2.3. What is and how to apply A/B testing?

A/B testing, also known as split testing, is a widely used experimentation technique in digital marketing and data analysis. It helps determine which version of an element, such as a landing page or an ad, is more effective in achieving specific goals, like increasing conversions or website dwell time.

In data science, A/B testing is a fundamental method for comparing two versions of a product, method, or service to identify which one performs better. It is commonly applied to enhance website design, app design, advertising, pricing, and other aspects of user experience.

To conduct an A/B test, you create two versions of an element and randomly show them to users. User interactions with each version are then monitored and compared to determine which version is more effective [1].

The basic concept of A/B testing involves randomly dividing a sample of users into two groups: a control group and a test group, each seeing different versions. The results from these groups are then compared to determine which version leads to better outcomes [2].

This method is so popular as its based on observations from users that it has been very well adopted by companies such as Netflix, Facebook, Google etc. Google famouly once did an A/B test to determine the color Blue based on 41 different shades of Blue on the hyperlinks that increased there click rate or conversion rate. Netflix heavily conducts A/B testing to improve its user experience and conversion rate [3].

In fact, A/B experiments can be considered a form of split testing, featuring a hypothesis, a control group, a variation, and statistically calculated results. For example, in a simple A/B test, traffic is evenly split between the original version (control) and the new version (variation), with each receiving 50% of the users. The goal is to compare the performance of the two versions to determine which one is more effective [4]. The next figure illustrates this aspect:

What is the relation between A/B testing and test of hypothesis?

Understanding how to develop and test a hypothesis is crucial in A/B testing. This process starts with forming a clear hypothesis, which is then divided into a null hypothesis and an alternative hypothesis. From this hypothesis, we design an experiment, which becomes our A/B test, to validate or test our hypothesis.

The A/B testing could employ the following tests [3]:

Parametric Tests
Non-Parametric Tests
Resampling Tests

The next figure help to summarize the possible developments about hypothesis tests:

Since A/B tests consists in extract two independent samples from the same population these are the possible tests that could be applied if the population follows:

Normal or T-Student distribution: Apply parametric test, i.e., a two-group t test or Z test.
Non-normal or T-Student distribution: Apply non-parametric test, i.e., Chi-Square or Mann-Whitney.

For both group of methods is important to remember how to perform a test of hypothesis.
----
Requirements ::
1. Shorten the paragraph in the A/B testing text that begins "Understanding how to develop and test a hypothesis", or turn it into a list, keeping its main facts.
2. From the A/B testing text, extract everything from "The next figure help" down to "test or Z test.".
3. Write what comes next in the A/B testing text, picking up after its final sentence.

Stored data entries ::
----
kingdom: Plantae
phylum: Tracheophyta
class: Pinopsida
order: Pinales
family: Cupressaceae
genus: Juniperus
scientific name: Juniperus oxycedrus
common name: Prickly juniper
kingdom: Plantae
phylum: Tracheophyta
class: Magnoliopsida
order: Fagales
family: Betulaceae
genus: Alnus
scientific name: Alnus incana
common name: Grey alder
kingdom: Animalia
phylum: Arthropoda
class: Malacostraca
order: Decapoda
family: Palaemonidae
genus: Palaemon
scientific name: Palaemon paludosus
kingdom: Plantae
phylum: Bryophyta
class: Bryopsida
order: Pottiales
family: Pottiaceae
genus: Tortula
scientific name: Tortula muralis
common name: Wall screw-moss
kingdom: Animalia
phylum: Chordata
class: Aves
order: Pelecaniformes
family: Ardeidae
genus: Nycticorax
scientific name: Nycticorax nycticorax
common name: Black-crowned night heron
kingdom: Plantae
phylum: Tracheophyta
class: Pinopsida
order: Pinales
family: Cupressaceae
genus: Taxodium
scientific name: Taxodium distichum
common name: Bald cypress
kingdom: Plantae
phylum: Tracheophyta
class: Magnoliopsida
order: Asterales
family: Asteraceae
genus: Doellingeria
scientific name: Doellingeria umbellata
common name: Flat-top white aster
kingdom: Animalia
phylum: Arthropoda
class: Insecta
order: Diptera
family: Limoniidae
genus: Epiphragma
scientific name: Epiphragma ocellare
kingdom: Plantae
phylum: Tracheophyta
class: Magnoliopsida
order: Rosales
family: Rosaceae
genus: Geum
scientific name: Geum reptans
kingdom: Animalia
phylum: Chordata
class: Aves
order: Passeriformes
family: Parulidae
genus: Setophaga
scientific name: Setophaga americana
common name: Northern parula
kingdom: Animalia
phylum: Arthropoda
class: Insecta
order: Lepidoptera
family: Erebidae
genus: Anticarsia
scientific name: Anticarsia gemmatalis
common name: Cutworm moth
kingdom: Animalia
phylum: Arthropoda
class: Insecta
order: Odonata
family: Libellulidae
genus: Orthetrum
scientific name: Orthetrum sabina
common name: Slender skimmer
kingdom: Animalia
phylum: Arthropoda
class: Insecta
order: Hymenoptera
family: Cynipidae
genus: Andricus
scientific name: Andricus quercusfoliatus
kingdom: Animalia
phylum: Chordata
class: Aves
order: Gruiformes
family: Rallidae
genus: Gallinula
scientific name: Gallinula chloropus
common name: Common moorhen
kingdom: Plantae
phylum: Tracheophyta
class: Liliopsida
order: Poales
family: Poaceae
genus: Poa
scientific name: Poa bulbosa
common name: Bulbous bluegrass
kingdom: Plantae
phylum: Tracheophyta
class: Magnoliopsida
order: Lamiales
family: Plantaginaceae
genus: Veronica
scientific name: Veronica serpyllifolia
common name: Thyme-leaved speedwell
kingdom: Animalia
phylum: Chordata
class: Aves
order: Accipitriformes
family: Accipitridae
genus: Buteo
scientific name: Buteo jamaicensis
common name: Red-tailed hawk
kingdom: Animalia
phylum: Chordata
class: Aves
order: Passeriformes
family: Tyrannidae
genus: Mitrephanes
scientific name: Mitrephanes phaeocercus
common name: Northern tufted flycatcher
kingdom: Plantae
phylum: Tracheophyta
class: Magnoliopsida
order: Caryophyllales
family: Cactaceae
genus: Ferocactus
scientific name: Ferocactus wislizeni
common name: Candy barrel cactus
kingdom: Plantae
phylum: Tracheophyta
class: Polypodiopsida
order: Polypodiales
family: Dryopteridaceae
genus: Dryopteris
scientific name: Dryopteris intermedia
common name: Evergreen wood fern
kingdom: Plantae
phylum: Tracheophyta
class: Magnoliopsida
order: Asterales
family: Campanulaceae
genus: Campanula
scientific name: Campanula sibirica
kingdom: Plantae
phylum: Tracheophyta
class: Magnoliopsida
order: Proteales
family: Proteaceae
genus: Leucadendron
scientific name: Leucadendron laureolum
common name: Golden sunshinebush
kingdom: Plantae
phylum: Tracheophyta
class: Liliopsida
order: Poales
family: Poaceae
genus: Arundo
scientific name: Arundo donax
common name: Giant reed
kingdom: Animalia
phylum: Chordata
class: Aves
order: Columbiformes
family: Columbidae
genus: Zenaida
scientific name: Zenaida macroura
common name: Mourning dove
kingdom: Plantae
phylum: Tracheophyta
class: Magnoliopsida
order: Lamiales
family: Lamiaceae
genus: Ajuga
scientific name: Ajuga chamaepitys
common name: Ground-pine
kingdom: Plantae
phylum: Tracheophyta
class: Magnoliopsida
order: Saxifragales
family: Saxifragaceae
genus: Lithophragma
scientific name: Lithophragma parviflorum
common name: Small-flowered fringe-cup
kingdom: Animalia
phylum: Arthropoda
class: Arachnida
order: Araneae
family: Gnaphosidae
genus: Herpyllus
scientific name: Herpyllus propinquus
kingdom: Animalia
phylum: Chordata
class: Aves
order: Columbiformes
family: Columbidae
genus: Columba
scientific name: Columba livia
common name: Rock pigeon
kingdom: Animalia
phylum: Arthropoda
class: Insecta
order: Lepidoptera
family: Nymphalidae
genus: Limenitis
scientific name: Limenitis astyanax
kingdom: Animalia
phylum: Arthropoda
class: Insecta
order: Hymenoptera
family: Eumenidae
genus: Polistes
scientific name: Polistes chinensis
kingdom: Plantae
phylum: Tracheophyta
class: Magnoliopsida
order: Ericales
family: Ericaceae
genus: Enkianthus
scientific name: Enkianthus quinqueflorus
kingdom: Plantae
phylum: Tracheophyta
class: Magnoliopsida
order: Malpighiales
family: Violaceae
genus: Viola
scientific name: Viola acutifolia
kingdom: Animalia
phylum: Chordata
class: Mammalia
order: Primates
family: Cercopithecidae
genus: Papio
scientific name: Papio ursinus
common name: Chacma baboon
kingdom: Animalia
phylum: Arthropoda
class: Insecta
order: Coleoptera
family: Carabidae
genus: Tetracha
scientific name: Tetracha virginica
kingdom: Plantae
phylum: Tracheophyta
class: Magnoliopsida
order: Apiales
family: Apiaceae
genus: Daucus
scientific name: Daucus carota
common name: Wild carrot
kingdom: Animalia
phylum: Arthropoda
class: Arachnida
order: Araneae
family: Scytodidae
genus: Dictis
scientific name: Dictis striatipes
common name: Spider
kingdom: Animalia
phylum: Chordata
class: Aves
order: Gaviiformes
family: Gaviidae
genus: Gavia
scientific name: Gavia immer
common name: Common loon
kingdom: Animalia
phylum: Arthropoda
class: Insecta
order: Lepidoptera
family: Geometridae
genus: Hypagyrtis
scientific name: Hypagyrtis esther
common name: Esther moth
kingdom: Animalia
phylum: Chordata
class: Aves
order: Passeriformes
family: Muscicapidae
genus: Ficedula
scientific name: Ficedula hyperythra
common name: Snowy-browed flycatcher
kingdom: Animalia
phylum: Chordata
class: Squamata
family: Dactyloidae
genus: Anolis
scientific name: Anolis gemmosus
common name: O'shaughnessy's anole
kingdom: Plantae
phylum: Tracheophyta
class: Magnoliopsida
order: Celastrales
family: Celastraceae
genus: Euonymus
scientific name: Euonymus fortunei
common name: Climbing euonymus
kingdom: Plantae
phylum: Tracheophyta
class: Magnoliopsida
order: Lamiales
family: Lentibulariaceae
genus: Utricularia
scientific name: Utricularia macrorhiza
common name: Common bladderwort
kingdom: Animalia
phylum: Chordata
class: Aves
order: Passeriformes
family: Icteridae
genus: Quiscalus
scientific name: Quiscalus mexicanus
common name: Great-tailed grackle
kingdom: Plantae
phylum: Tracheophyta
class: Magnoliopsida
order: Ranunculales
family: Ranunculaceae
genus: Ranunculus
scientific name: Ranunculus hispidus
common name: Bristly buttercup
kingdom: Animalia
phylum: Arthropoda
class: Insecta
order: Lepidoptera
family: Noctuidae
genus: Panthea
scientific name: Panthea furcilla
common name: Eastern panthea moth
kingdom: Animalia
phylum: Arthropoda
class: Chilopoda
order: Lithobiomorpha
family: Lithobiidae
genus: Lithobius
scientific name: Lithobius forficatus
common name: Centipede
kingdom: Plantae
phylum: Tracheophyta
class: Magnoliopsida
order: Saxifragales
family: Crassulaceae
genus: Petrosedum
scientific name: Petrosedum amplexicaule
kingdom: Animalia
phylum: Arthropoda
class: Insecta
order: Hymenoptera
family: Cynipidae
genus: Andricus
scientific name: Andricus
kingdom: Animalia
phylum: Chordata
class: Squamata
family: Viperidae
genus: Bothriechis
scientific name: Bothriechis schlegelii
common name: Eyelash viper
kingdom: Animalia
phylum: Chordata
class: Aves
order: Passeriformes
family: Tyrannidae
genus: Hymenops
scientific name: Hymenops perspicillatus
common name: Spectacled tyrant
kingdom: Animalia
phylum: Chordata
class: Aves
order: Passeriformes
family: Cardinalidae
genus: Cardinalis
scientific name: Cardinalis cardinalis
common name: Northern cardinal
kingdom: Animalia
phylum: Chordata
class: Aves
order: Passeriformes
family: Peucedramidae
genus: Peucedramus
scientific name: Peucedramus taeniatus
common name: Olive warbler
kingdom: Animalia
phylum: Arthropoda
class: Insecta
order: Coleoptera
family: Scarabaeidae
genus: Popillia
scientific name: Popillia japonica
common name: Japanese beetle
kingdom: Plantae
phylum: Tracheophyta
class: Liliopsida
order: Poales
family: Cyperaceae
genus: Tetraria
----
Replies ::
1.
- Knowing how to develop and test a hypothesis is crucial in A/B testing.
- The process begins with a clear hypothesis, which is split into a null hypothesis and an alternative hypothesis.
- An experiment is designed from that hypothesis; this experiment is the A/B test, used to validate or test the hypothesis.

2.
The next figure help to summarize the possible developments about hypothesis tests:

Since A/B tests consists in extract two independent samples from the same population these are the possible tests that could be applied if the population follows:

Normal or T-Student distribution: Apply parametric test, i.e., a two-group t test or Z test.

3.
Remembering the Test of hypothesis steps

But, whichever group of methods is chosen from one of the possibilities previously shown, it is necessary to follow the following steps [5]:

Define the Null and Alternative Hypotheses: First, clearly define the null and alternative hypotheses. The null hypothesis, denoted H0, is the default position that there is no effect or no difference. The alternative hypothesis, denoted H1, is the claim being made, that there is an effect or a difference.

For example:

H0: The mean click-through rate on version A = mean click-through rate on version B.

H1: The mean click-through rate on version A ≠ mean click-through rate on version B.

Choose a Significance Level: The significance level, denoted α, indicates how rare the observed results need to be under the null hypothesis to reject H0. Typical values for α are 0.01, 0.05 or 0.10.

For example, α = 0.05 means you will reject H0 if the test results would occur by chance with probability ≤ 0.05 (or 5%) under H0.

Calculate a Test Statistic: Use Python and the appropriate statistical test to calculate a test statistic and p-value based on your sample data. Common tests include t-tests, chi-square tests (see previous figure).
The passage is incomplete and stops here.